Loudoun Supervisors Move Toward Approving Goose Creek Data Center

A majority on the Board of Supervisors seems set to approve a massive data center complex on the banks of Goose Creek despite sustained public protests.

The True North data center, proposed by H&H Acquisitions of Dallas, TX, would include a 750,000-square-foot data center and utility substation on 106 acres between the Dulles Greenway, Sycolin Road, and Goose Creek, across the creek from the Goose Creek Gardens and Pavilion.

Tina Cheatham, of Lovettsville, came to the board to point out that’s about 1.6 times as large as the published square footage of the Leesburg Outlets.

It would also destroy a rare ecological community called a Northern Piedmont Mafic Barren—one of only 10 such sites in the world, according to the Virginia Department of Conservation and Recreation. Under current zoning, the property could permit up to one house per ten acres.

That has drawn sustained public outcry from neighbors, conservation groups, and others, including the three supervisors with districts including or bordering the property—Supervisors Geary M. Higgins (R-Catoctin) and Tony R. Buffington Jr. (R-Blue Ridge) and Board of Supervisors vice chairman Ralph M. Buona (R-Ashburn). Along with Chairwoman Phyllis J. Randall (D-At Large), they say the proposal is a good project in the wrong place.

“This is about protecting western Loudoun,” Buffington said. “And under some of the justifications I’ve heard so far about why we should do this, we might as well do this all the way out to Clarke County. We might as well do it all the way out to West Virginia.”

The project has been billed as an environmentally responsible data center. The applicants say the facility will not use water except for humidification. At a Board of Supervisors public hearing in November, the attorney representing the applicant, Cooley LLP partner Colleen Gillis, said the data center complex would be less harmful to Goose Creek than the low-density housing that could be built there today under current zoning.

The applicant has also committed to a linear park and trail along the building setback from Goose Creek, along with planting pollinator plants and trees among other environmental considerations.

“Environmentally they’ve bent over backwards, but it’s still not the place,” Buona said. “And for those supervisors that haven’t been out there, you have to go see it.”

Supervisors who support the project point to the expected $22-$24 million in local tax revenue the project could create at full buildout.

“Let’s make it very clear that a no vote says no to that tax revenue,” said Supervisor Matthew F. Letourneau (R-Dulles).

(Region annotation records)
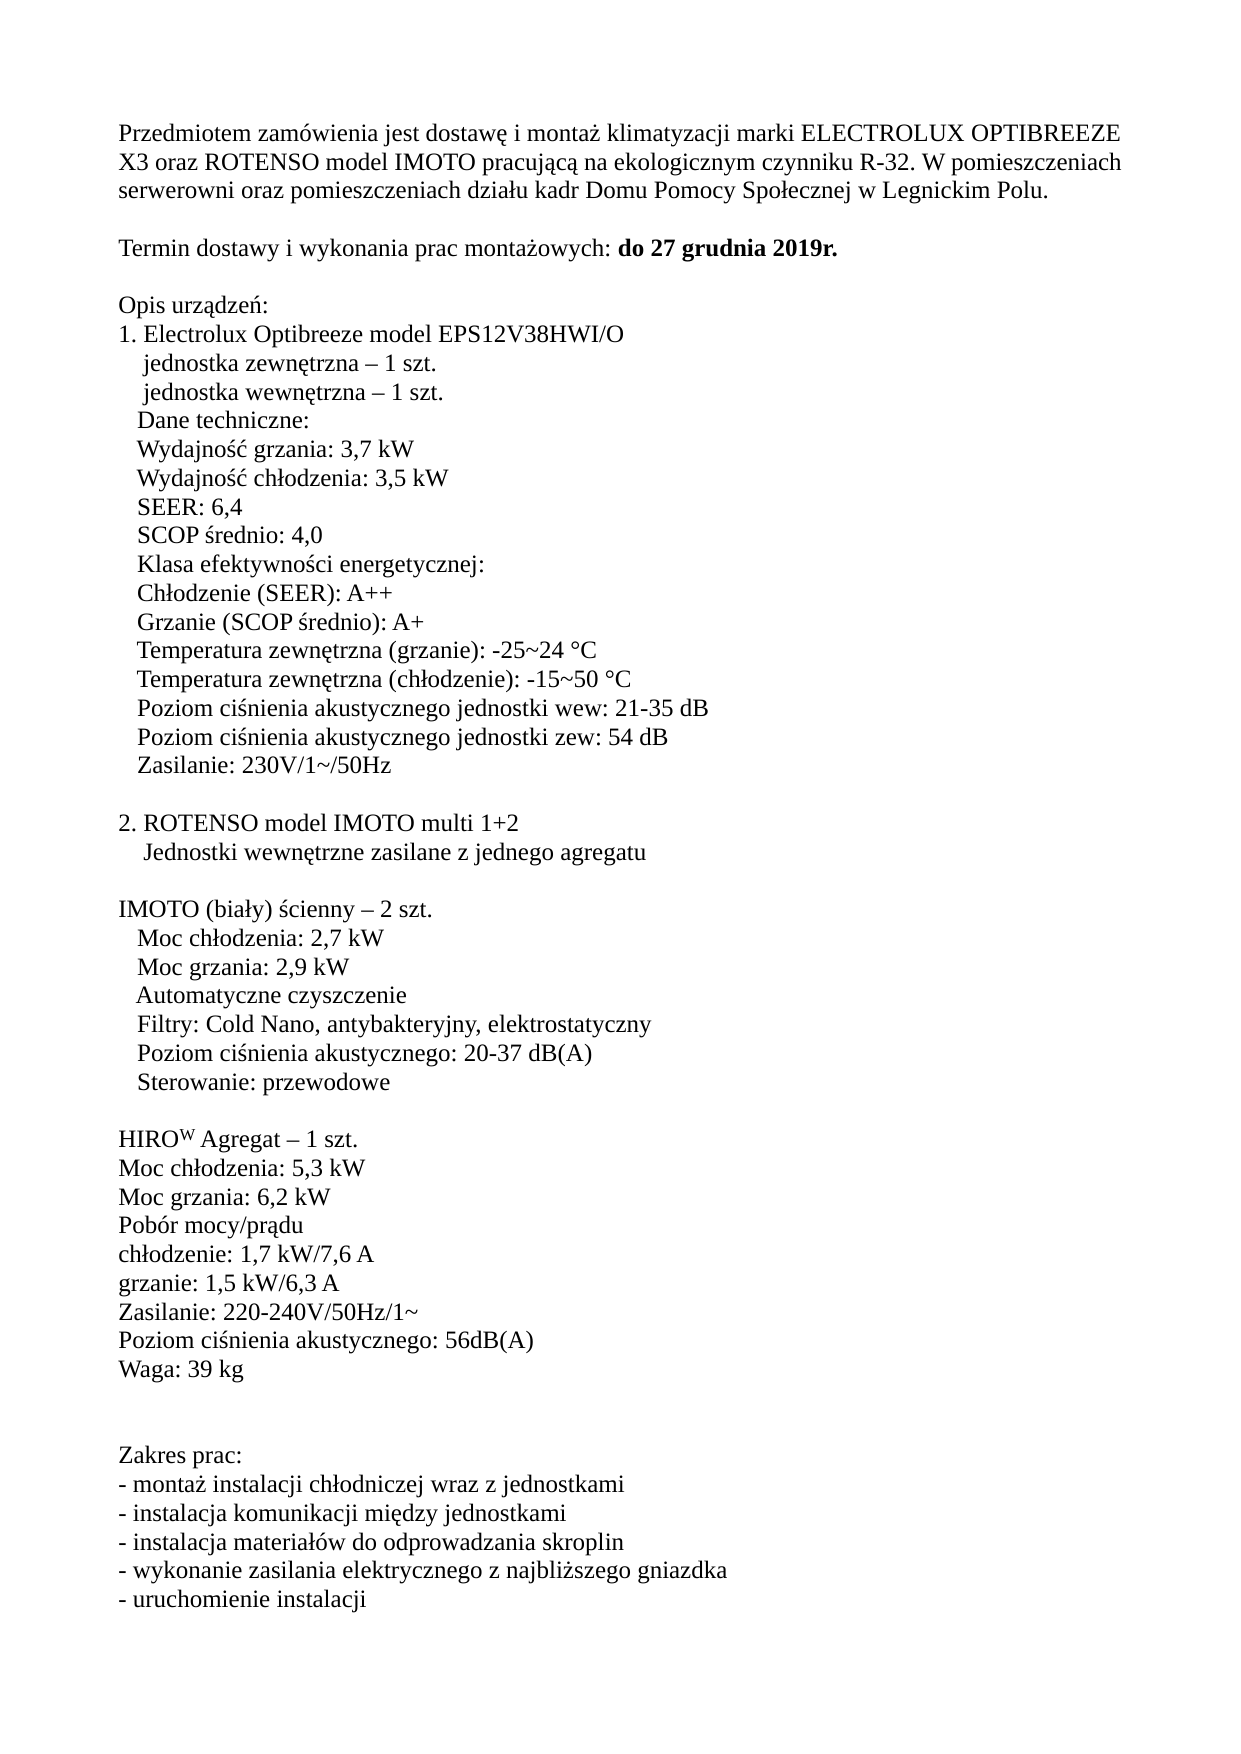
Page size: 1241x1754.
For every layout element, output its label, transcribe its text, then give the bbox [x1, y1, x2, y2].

text Waga: 39 kg [118, 1354, 1122, 1383]
text HIROW Agregat – 1 szt. [118, 1124, 1122, 1153]
text Automatyczne czyszczenie [118, 981, 1122, 1009]
text Poziom ciśnienia akustycznego jednostki wew: 21-35 dB [118, 693, 1122, 722]
text Moc grzania: 6,2 kW [118, 1182, 1122, 1211]
text Filtry: Cold Nano, antybakteryjny, elektrostatyczny [118, 1009, 1122, 1038]
text Pobór mocy/prądu [118, 1211, 1122, 1239]
text Termin dostawy i wykonania prac montażowych: do 27 grudnia 2019r. [118, 233, 1122, 262]
text grzanie: 1,5 kW/6,3 A [118, 1268, 1122, 1297]
text - instalacja materiałów do odprowadzania skroplin [118, 1527, 1122, 1556]
text Temperatura zewnętrzna (chłodzenie): -15~50 °C [118, 664, 1122, 693]
text Wydajność grzania: 3,7 kW [118, 434, 1122, 463]
text Jednostki wewnętrzne zasilane z jednego agregatu [118, 837, 1122, 866]
text chłodzenie: 1,7 kW/7,6 A [118, 1239, 1122, 1268]
text Wydajność chłodzenia: 3,5 kW [118, 463, 1122, 492]
text Moc grzania: 2,9 kW [118, 952, 1122, 981]
text jednostka wewnętrzna – 1 szt. [118, 377, 1122, 406]
text Zakres prac: [118, 1441, 1122, 1469]
text - montaż instalacji chłodniczej wraz z jednostkami [118, 1469, 1122, 1498]
text Zasilanie: 230V/1~/50Hz [118, 751, 1122, 779]
text Zasilanie: 220-240V/50Hz/1~ [118, 1297, 1122, 1326]
text jednostka zewnętrzna – 1 szt. [118, 348, 1122, 377]
text SEER: 6,4 [118, 492, 1122, 521]
text Chłodzenie (SEER): A++ [118, 578, 1122, 607]
text Klasa efektywności energetycznej: [118, 549, 1122, 578]
text Opis urządzeń: [118, 291, 1122, 319]
text - uruchomienie instalacji [118, 1584, 1122, 1613]
text Sterowanie: przewodowe [118, 1067, 1122, 1096]
text 2. ROTENSO model IMOTO multi 1+2 [118, 808, 1122, 837]
text Temperatura zewnętrzna (grzanie): -25~24 °C [118, 636, 1122, 664]
text Poziom ciśnienia akustycznego: 56dB(A) [118, 1326, 1122, 1354]
text Grzanie (SCOP średnio): A+ [118, 607, 1122, 636]
text - instalacja komunikacji między jednostkami [118, 1498, 1122, 1527]
text SCOP średnio: 4,0 [118, 521, 1122, 549]
text 1. Electrolux Optibreeze model EPS12V38HWI/O [118, 319, 1122, 348]
text Dane techniczne: [118, 406, 1122, 434]
text Przedmiotem zamówienia jest dostawę i montaż klimatyzacji marki ELECTROLUX OPTIBREEZE X3 oraz ROTENSO model IMOTO pracującą na ekologicznym czynniku R-32. W pomieszczeniach serwerowni oraz pomieszczeniach działu kadr Domu Pomocy Społecznej w Legnickim Polu. [118, 118, 1122, 204]
text Moc chłodzenia: 5,3 kW [118, 1153, 1122, 1182]
text Moc chłodzenia: 2,7 kW [118, 923, 1122, 952]
text IMOTO (biały) ścienny – 2 szt. [118, 894, 1122, 923]
text Poziom ciśnienia akustycznego jednostki zew: 54 dB [118, 722, 1122, 751]
text - wykonanie zasilania elektrycznego z najbliższego gniazdka [118, 1556, 1122, 1584]
text Poziom ciśnienia akustycznego: 20-37 dB(A) [118, 1038, 1122, 1067]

#### THE EXERCISE
Quote the stretch of the Goose Creek data center article from "The project has" through "under current zoning.". Rely only on the Goose Creek data center article, not on the listing.

#### REPLY
The project has been billed as an environmentally responsible data center. The applicants say the facility will not use water except for humidification. At a Board of Supervisors public hearing in November, the attorney representing the applicant, Cooley LLP partner Colleen Gillis, said the data center complex would be less harmful to Goose Creek than the low-density housing that could be built there today under current zoning.